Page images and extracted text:
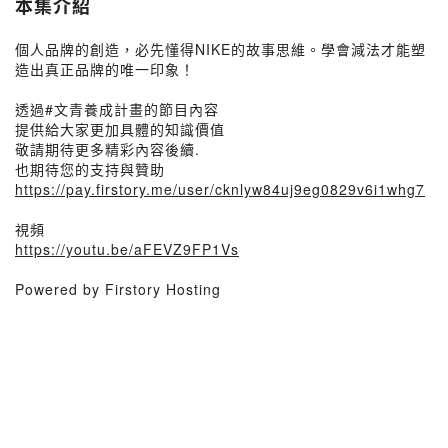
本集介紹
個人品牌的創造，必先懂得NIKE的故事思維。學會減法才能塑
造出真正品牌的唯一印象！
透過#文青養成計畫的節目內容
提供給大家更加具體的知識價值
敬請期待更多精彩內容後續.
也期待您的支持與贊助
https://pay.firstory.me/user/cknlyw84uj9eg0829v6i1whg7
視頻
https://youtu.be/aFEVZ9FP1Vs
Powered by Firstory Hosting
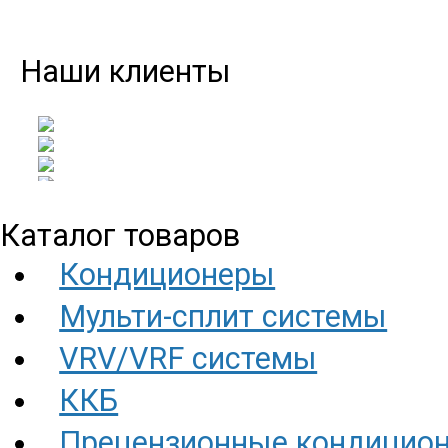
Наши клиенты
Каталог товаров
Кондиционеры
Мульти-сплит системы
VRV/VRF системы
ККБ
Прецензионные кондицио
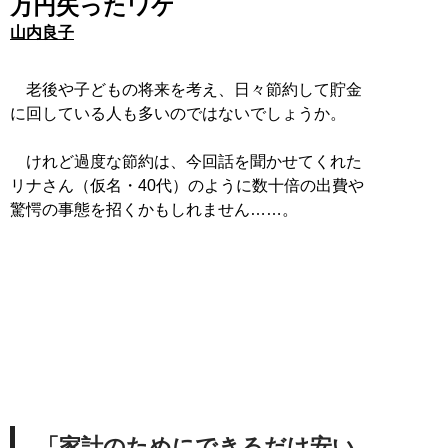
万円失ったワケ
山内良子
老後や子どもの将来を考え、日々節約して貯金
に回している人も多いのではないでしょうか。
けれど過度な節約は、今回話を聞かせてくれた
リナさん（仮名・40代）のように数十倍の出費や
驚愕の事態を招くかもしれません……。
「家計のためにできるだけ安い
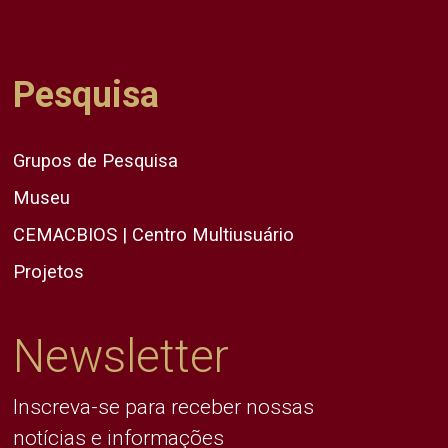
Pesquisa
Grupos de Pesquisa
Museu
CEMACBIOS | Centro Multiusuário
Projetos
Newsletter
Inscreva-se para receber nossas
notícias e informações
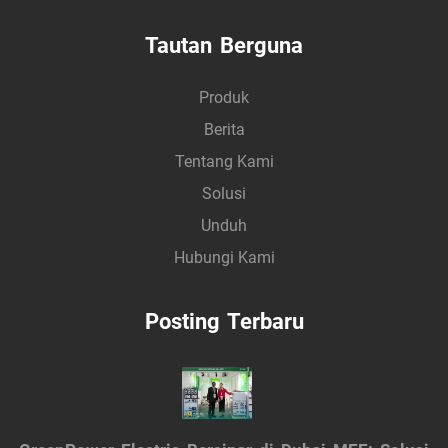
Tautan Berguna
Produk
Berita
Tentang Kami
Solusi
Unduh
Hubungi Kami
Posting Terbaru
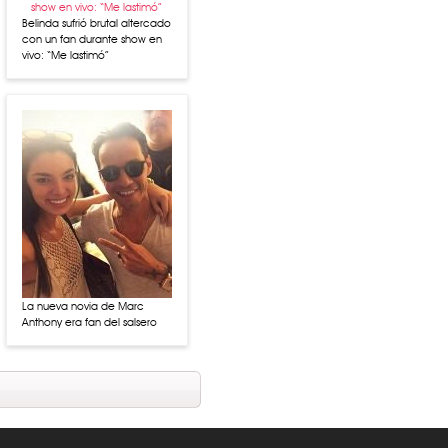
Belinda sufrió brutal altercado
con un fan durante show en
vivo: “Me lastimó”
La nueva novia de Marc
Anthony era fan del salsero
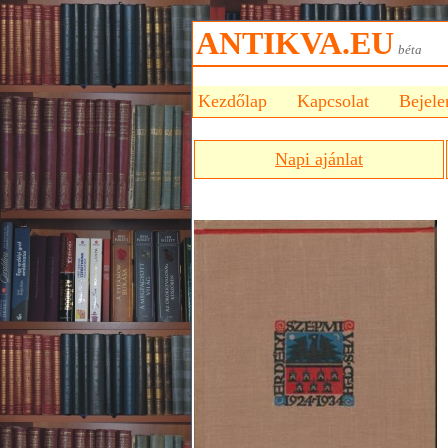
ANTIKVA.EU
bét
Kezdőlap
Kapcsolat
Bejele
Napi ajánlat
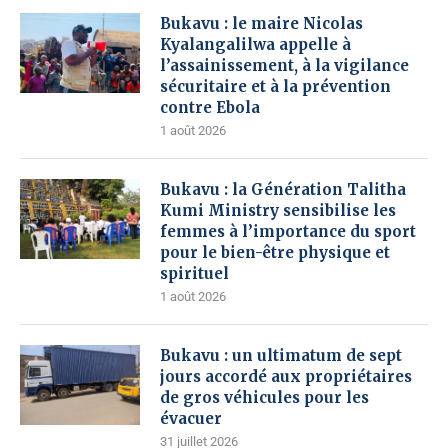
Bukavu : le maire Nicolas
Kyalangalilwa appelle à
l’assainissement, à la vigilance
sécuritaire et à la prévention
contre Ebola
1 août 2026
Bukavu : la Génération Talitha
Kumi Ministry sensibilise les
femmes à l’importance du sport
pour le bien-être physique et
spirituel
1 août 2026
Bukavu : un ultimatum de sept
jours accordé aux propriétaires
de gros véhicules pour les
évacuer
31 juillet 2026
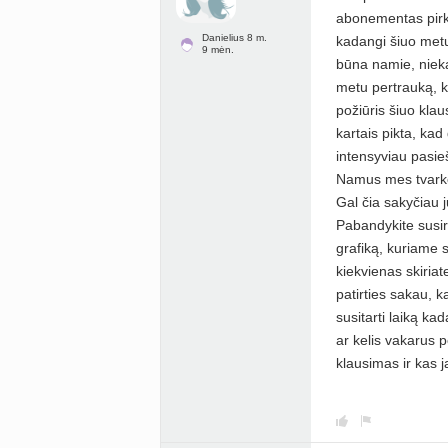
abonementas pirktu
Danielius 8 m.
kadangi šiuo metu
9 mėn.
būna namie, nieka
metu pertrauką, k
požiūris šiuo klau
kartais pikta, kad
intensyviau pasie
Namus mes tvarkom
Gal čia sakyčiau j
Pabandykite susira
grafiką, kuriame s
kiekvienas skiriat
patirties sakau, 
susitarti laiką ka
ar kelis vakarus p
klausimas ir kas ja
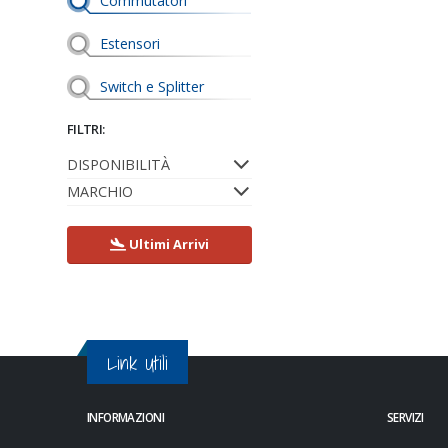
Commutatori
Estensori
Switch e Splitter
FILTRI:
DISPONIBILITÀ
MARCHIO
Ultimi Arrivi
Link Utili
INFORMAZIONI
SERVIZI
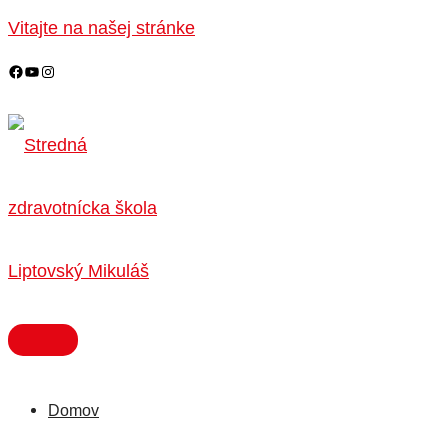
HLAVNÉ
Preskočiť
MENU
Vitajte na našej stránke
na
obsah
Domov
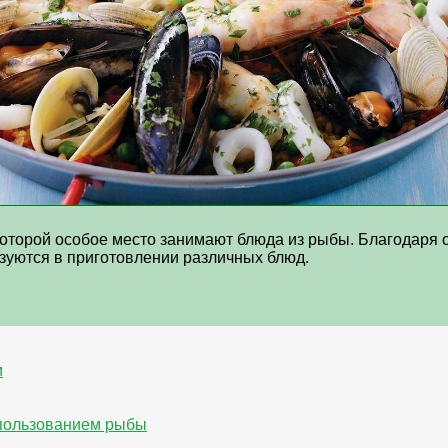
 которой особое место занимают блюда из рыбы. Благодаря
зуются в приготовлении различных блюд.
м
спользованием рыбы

Task brief
Swap "Kezdőlap" for "Főoldal" in the extracted text of all the records, keeping everything else the same. Leave the pictures out of your answer.

Your solution
本集介紹
個人品牌的創造，必先懂得NIKE的故事思維。學會減法才能塑
造出真正品牌的唯一印象！
透過#文青養成計畫的節目內容
提供給大家更加具體的知識價值
敬請期待更多精彩內容後續.
也期待您的支持與贊助
https://pay.firstory.me/user/cknlyw84uj9eg0829v6i1whg7
視頻
https://youtu.be/aFEVZ9FP1Vs
Powered by Firstory Hosting
Наши клиенты
Каталог товаров
Кондиционеры
Мульти-сплит системы
VRV/VRF системы
ККБ
Прецензионные кондицио
万円失ったワケ
山内良子
老後や子どもの将来を考え、日々節約して貯金
に回している人も多いのではないでしょうか。
けれど過度な節約は、今回話を聞かせてくれた
リナさん（仮名・40代）のように数十倍の出費や
驚愕の事態を招くかもしれません……。
「家計のためにできるだけ安い
Pesquisa
Grupos de Pesquisa
Museu
CEMACBIOS | Centro Multiusuário
Projetos
Newsletter
Inscreva-se para receber nossas
notícias e informações
Tautan Berguna
Produk
Berita
Tentang Kami
Solusi
Unduh
Hubungi Kami
Posting Terbaru
Belinda sufrió brutal altercado
con un fan durante show en
vivo: “Me lastimó”
La nueva novia de Marc
Anthony era fan del salsero
ANTIKVA.EU
bét
Főoldal
Kapcsolat
Bejele
Napi ajánlat
Bukavu : le maire Nicolas
Kyalangalilwa appelle à
l’assainissement, à la vigilance
sécuritaire et à la prévention
contre Ebola
1 août 2026
Bukavu : la Génération Talitha
Kumi Ministry sensibilise les
femmes à l’importance du sport
pour le bien-être physique et
spirituel
1 août 2026
Bukavu : un ultimatum de sept
jours accordé aux propriétaires
de gros véhicules pour les
évacuer
31 juillet 2026
abonementas pirktu
Danielius 8 m.
kadangi šiuo metu
9 mėn.
būna namie, nieka
metu pertrauką, k
požiūris šiuo klau
kartais pikta, kad
intensyviau pasie
Namus mes tvarkom
Gal čia sakyčiau j
Pabandykite susira
grafiką, kuriame s
kiekvienas skiriat
patirties sakau, 
susitarti laiką ka
ar kelis vakarus p
klausimas ir kas ja
Commutatori
Estensori
Switch e Splitter
FILTRI:
DISPONIBILITÀ
MARCHIO
Ultimi Arrivi
Link Utili
INFORMAZIONI
SERVIZI
HLAVNÉ
Preskočiť
MENU
Vitajte na našej stránke
na
obsah
Domov
 которой особое место занимают блюда из рыбы. Благодаря
зуются в приготовлении различных блюд.
м
спользованием рыбы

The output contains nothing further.